Butte certainly lucked out in the photography department. Numerous early-day great photographers once set up shop here — Frank Ward, Al Gustav and Frank Zubick, just to name a few. None, however, was as prolific as C. Owen Smithers Sr. His photographs are comparable to puzzle pieces. Once completed, his work, which spanned more than 50 years, becomes a detailed scrapbook into Butte’s history.
A 1932 visit from presidential candidate Franklin Delano Roosevelt — Smithers was there to document the historic event. The 1945 dedication of Naranche Stadium, with all the pomp and circumstance it entailed — well he was standing behind the camera then, too.
How about the year in and year out “fun for one and all” at the Columbia Gardens — he kept a record of that as well.
It could be said that Smithers was Butte’s longtime director, and the town and its citizens were his faithful subjects.
More than three years ago, the Butte Archives purchased the Smithers collection, which consists of nearly 25,000 negatives. The collection had been stored away for nearly 50 years.

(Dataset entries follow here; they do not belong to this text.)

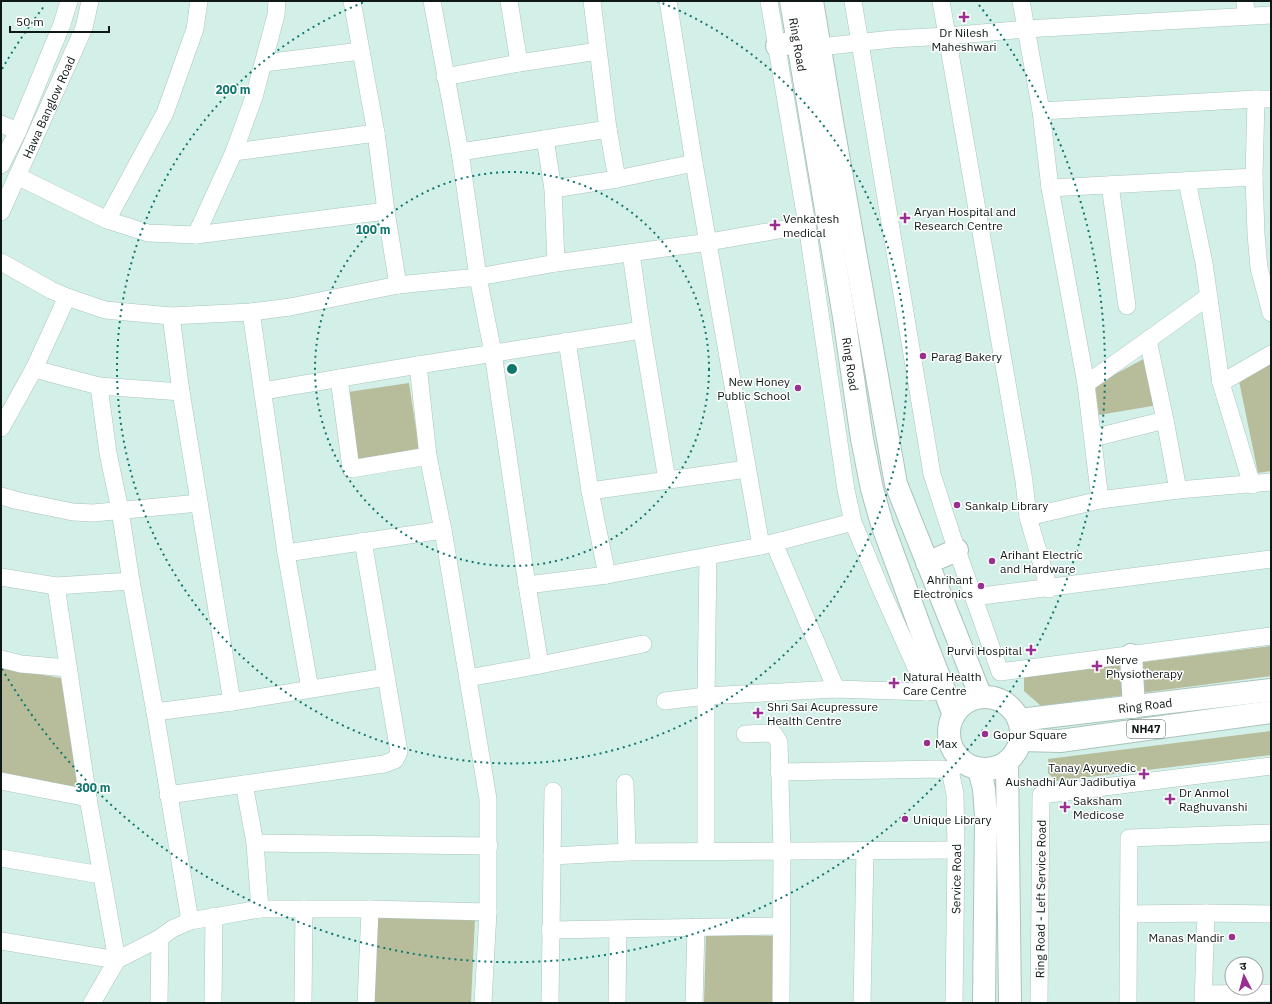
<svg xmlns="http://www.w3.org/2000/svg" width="1272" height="1004" font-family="'IBM Plex Sans','Noto Sans Devanagari',sans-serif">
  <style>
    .green { fill: #b7bc9b }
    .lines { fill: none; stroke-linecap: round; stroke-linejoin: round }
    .minor-casing { stroke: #a9c4bd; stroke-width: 18 }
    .major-casing { stroke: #a9c4bd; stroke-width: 24 }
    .highway-casing { stroke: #a9c4bd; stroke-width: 24 }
    .minor { stroke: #fff; stroke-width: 17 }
    .major { stroke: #fff; stroke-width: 22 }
    .highway { stroke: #fff; stroke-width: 22 }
    .ring { fill: none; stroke: #0f766e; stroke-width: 2; stroke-dasharray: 2 4 }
    .poi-dot { fill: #992f91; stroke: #fff; stroke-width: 1.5 }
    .labels { text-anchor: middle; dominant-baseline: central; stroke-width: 3; stroke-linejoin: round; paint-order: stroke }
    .shield { fill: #fff; stroke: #565d5c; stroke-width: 1 }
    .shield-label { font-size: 11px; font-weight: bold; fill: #0e1816 }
    .poi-label { font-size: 12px; fill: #0e1816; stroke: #fff; text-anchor: start }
    .street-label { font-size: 12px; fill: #0e1816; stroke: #fff }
    .centre { fill: #0f766e; stroke: #fff; stroke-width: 2 }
    .ring-label { font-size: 12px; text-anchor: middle; font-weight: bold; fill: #0f766e; stroke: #fff; stroke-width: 3; stroke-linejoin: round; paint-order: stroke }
  </style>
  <rect width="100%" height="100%" fill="#d3f0e8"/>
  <path class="green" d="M1149,356L1158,405L1099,415L1095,385Z
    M1271,363V471L1258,473L1239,381Z
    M409,383L419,449L358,459L348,392Z
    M1271,646V676L1041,706L1024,691V677Z
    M1,668L61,678L78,789L1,775Z
    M1271,731V755L1056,781L1048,773V759Z
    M377,913L475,918L471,1003H373Z
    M706,934L775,936L773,1003H704Z"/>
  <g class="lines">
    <g class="minor-casing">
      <g id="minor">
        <path d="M352,1L376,133L386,211L398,285"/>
        <path d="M432,1L460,152L478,277L493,353L527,585L540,665"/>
        <path d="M509,1L519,63"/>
        <path d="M592,1L608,129L617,179"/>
        <path d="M668,1L694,163L761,546"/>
        <path d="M769,1L807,225L846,490L853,522L880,587L927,692L944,690"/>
        <path d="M853,1L932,474L952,536L1000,672L1271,636"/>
        <path d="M941,1L1024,481L1028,517L1049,589"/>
        <path d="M1021,1L1041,111L1050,188L1086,384L1100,500"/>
        <path d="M1245,1L1246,16"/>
        <path d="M820,47L892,39L947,36L1026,29L1271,15"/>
        <path d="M264,63L361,51"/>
        <path d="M445,77L519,63L598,51"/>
        <path d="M1256,99L1254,177L1256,234L1259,268L1271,313"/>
        <path d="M1041,111L1256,99H1271"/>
        <path d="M1,124L18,131"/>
        <path d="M545,139L553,189L556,263"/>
        <path d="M234,152L376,133"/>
        <path d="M460,152L608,129"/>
        <path d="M1,165L18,131L62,24L69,1"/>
        <path d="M17,176L107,220L148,233L196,235L386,211"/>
        <path d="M1187,181L1204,263L1221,383L1252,485"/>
        <path d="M1110,185L1127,306"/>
        <path d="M1050,188L1254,177"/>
        <path d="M553,189L617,179L694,163"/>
        <path id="s1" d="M1,212L84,28L90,1"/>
        <path d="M107,220L165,113L195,29L199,1"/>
        <path d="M196,235L234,152L254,97L276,15L277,1"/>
        <path d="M631,253L642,330L667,480"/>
        <path d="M1,262L51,290L67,297L105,310L171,316L251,312L290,307L398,285L478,277L556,263L709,242L807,225"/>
        <path d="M251,312L286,553L310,689"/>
        <path d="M171,316L181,392L232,702"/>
        <path d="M1148,340L1209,296"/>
        <path d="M567,341L590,491L607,575"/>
        <path d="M418,365L428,456L443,530L488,799V912L483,1003"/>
        <path d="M34,369L99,386L181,392"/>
        <path d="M339,378L351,469L428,456"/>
        <path d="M1221,383L1271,354"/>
        <path d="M1086,384L1148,340L1165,420L1178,490"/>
        <path d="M99,386L108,453L120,510L131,581L155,712L190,921"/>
        <path d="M263,391L418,365L642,330"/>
        <path d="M1,428L34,369L67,297"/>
        <path d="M1093,438L1165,420"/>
        <path d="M590,491L747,469"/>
        <path d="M1,496L19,501L73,512L93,513L199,503"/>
        <path d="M1028,517L1100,500L1178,490L1271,482"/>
        <path d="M774,543L836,689"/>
        <path d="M286,553L443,530"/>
        <path d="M1,577L56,586L131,581"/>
        <path d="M527,585L607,575L761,546L853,522"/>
        <path d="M56,586L88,798L117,960L92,1003"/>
        <path d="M974,597L1271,559"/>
        <path d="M1,659L21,664L68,668"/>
        <path d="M468,678L540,665L643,644"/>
        <path d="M665,701L706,696L836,689L927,692"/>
        <path d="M155,712L232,702L386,677"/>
        <path d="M745,734L769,733L774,734L779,742L782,851L781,1003"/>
        <path d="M779,772L940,769L950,770"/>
        <path d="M1,781L88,798"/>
        <path d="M625,783L627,852"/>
        <path d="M244,784L255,843L260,909"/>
        <path d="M168,795L384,764L395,760L399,752L363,541"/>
        <path d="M255,843L489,846"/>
        <path d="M706,851V696L708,556"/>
        <path d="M552,856L627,852L956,850"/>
        <path d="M1,858L101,875"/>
        <path d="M1128,914L1206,913L1271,914"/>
        <path d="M550,930L781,926"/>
        <path d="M1,941L117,960L160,938L172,929L190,921L260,909H370L488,912"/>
        <path d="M1204,994L1271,993"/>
        <path d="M159,1003L160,938"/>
        <path d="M213,1003L214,916"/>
        <path d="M303,1003L304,909"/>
        <path d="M366,1003L370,909"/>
        <path d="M550,1003L553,791"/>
        <path d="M617,1003L618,929"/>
        <path d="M694,1003L696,927"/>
        <path d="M862,1003L865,851"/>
        <path id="s2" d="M954,1003L956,850L955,794L950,770L963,762"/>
        <path id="s3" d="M1039,1003L1041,795L1271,766"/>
        <path d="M1128,1003L1129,838L1271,833"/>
        <path d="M1203,1003L1206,913"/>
      </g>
    </g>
    <g class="major-casing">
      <path id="major" d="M1007,762L1010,1003
        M979,769L984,789L986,816L984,1003"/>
    </g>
    <g class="highway-casing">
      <g id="highway">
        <path id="s4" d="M791,1L844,317L862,439L872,489L882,524L925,641L954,715"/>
        <path d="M812,1L832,121L896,484L981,697"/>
        <path d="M777,46L798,41"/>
        <path d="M927,563L957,550"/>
        <path d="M1131,655L1134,707"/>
        <circle cx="985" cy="733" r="36"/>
        <path id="s5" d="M1019,720L1271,690"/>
        <path d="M1021,740L1060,741L1271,712"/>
      </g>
    </g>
    <use href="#minor" class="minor"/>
    <use href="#major" class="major"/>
    <use href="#highway" class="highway"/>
  </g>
  <g class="ring">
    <circle cx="512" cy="369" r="197"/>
    <path d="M657 1A395 395 0 1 1 367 1"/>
    <path d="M2 69A592 592 0 0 1 45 5M979 5A592 592 0 1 1 2 669"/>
  </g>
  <g class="poi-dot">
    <path d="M962 11h4v4h4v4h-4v4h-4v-4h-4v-4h4z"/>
    <path d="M903 212h4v4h4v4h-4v4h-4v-4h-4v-4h4z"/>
    <path d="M773 219h4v4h4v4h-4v4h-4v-4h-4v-4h4z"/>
    <circle cx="923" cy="356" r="4"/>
    <circle cx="798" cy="388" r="4"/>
    <circle cx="957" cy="505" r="4"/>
    <circle cx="992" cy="561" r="4"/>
    <circle cx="981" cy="586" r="4"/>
    <path d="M1029 644h4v4h4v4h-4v4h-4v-4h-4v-4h4z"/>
    <path d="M1095 660h4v4h4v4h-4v4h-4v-4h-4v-4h4z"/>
    <path d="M892 677h4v4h4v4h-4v4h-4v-4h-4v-4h4z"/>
    <path d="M756 707h4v4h4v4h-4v4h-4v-4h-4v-4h4z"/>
    <circle cx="985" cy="734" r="4"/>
    <circle cx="927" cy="743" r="4"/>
    <path d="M1142 768h4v4h4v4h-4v4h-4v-4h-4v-4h4z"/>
    <path d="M1168 793h4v4h4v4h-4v4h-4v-4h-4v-4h4z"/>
    <path d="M1063 801h4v4h4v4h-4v4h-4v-4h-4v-4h4z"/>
    <circle cx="905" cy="819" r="4"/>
    <circle cx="1232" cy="937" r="4"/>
  </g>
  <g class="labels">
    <rect class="shield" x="1127" y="720" width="38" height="18" rx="3"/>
    <g class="shield-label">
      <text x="1146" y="729">NH47</text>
    </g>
    <g class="poi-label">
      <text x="964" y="32" text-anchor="middle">Dr Nilesh<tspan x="964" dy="14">Maheshwari</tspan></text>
      <text x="914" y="211">Aryan Hospital and<tspan x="914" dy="14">Research Centre</tspan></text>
      <text x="783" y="218">Venkatesh<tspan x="783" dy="14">medical</tspan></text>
      <text x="931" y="356">Parag Bakery</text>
      <text x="790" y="381" text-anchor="end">New Honey<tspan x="790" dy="14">Public School</tspan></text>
      <text x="965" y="505">Sankalp Library</text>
      <text x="1000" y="554">Arihant Electric<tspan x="1000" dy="14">and Hardware</tspan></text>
      <text x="973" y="579" text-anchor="end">Ahrihant<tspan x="973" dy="14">Electronics</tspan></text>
      <text x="1022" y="650" text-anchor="end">Purvi Hospital</text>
      <text x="1106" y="659">Nerve<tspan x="1106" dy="14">Physiotherapy</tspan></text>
      <text x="903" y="676">Natural Health<tspan x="903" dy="14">Care Centre</tspan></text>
      <text x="767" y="706">Shri Sai Acupressure<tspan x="767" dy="14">Health Centre</tspan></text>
      <text x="993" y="734">Gopur Square</text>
      <text x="935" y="743">Max</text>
      <text x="1136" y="767" text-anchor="end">Tanay Ayurvedic<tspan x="1136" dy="14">Aushadhi Aur Jadibutiya</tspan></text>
      <text x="1179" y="792">Dr Anmol<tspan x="1179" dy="14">Raghuvanshi</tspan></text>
      <text x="1073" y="800">Saksham<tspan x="1073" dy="14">Medicose</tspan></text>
      <text x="913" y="819">Unique Library</text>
      <text x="1224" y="937" text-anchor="end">Manas Mandir</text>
    </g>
    <g class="street-label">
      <text stroke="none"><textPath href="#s4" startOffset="44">Ring Road</textPath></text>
      <text stroke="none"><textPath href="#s1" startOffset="115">Hawa Banglow Road</textPath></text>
      <text stroke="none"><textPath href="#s4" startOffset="368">Ring Road</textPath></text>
      <text stroke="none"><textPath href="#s5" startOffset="127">Ring Road</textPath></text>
      <text stroke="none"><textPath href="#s2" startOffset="124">Service Road</textPath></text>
      <text stroke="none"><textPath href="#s3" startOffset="104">Ring Road - Left Service Road</textPath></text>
    </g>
  </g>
  <circle cx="512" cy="369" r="6" class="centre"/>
  <g class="ring-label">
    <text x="233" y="94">200 m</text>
    <text x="373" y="234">100 m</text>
    <text x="93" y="792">300 m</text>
  </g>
  <rect width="1272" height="1004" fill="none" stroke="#0e1816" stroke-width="4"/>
  <g transform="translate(1244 976) rotate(354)"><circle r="19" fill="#ffffff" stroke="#9fa3a2"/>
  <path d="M0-3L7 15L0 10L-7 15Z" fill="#992f91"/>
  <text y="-6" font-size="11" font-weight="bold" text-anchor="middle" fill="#0e1816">उ</text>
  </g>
  <path d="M10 26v6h99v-6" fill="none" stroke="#0e1816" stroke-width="2"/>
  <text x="16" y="26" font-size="12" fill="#0e1816" stroke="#ffffff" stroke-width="3" paint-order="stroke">50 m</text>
</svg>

Most of these negatives, if not in pristine condition, are in relatively good shape. However, floods, fire and time have taken a toll. Some of these negatives need a touchup here and there, others need a bit more work, while some negatives are in need of extensive restoration. It is a painstaking progress and more funds are needed to preserve the entire collection.
To help fund the restoration work, the Butte Archives is hosting a fundraiser, “A Night in Black and White,” Friday, Oct. 28, at the Clark Chateau.
Helping to put the fundraiser together are Nikole Evankovich, assistant director at the Butte Archives, and Aubrey Jaap, administrative assistant.
According to the two women, the Archives’ priority right now is to continue cleaning and stabilizing the negatives, and putting them into safe storage. Thanks to Archives employees, Irene Scheidecker and Harriet Schultz, and about a dozen volunteers, progress has been made. But there is so much more to do.
“Time is of the essence,” said Evankovich, “the quicker we can generate these funds to conserve the collection, the quicker the public can access it.”
Smithers’ collection is, indeed, vast and includes photos of Butte buildings (many of which are now gone), mining, dignitaries, parades, street scenes, schools, sports, and of course, the Columbia Gardens.
While he took most of the photographs, some belonged to the visionaries who came before him and when they died, he purchased their negatives.
“Therefore,” Jaap explained, “the collection spans from the 1880s on up to the 1970s.”
Scheidecker sees Smithers as not only a photographer but as an historian as well. And for that, she is thankful. “He really had a vision that history was happening before his eyes,” she said, “and he wanted to capture that history.”
Both Jaap and Evankovich agree that acquiring the Smithers collection was a huge accomplishment for the Archives. “It’s so important,” they both said.
For Jaap, the collection helped give her a sense of what the community was like decades ago. “He told the story of Butte through his photographs,” said Evankovich.
For Schultz, she is just thankful to be part of the process. “We feel real lucky to see them after they have been put away for so long,” she said. “I am grateful to have this opportunity.”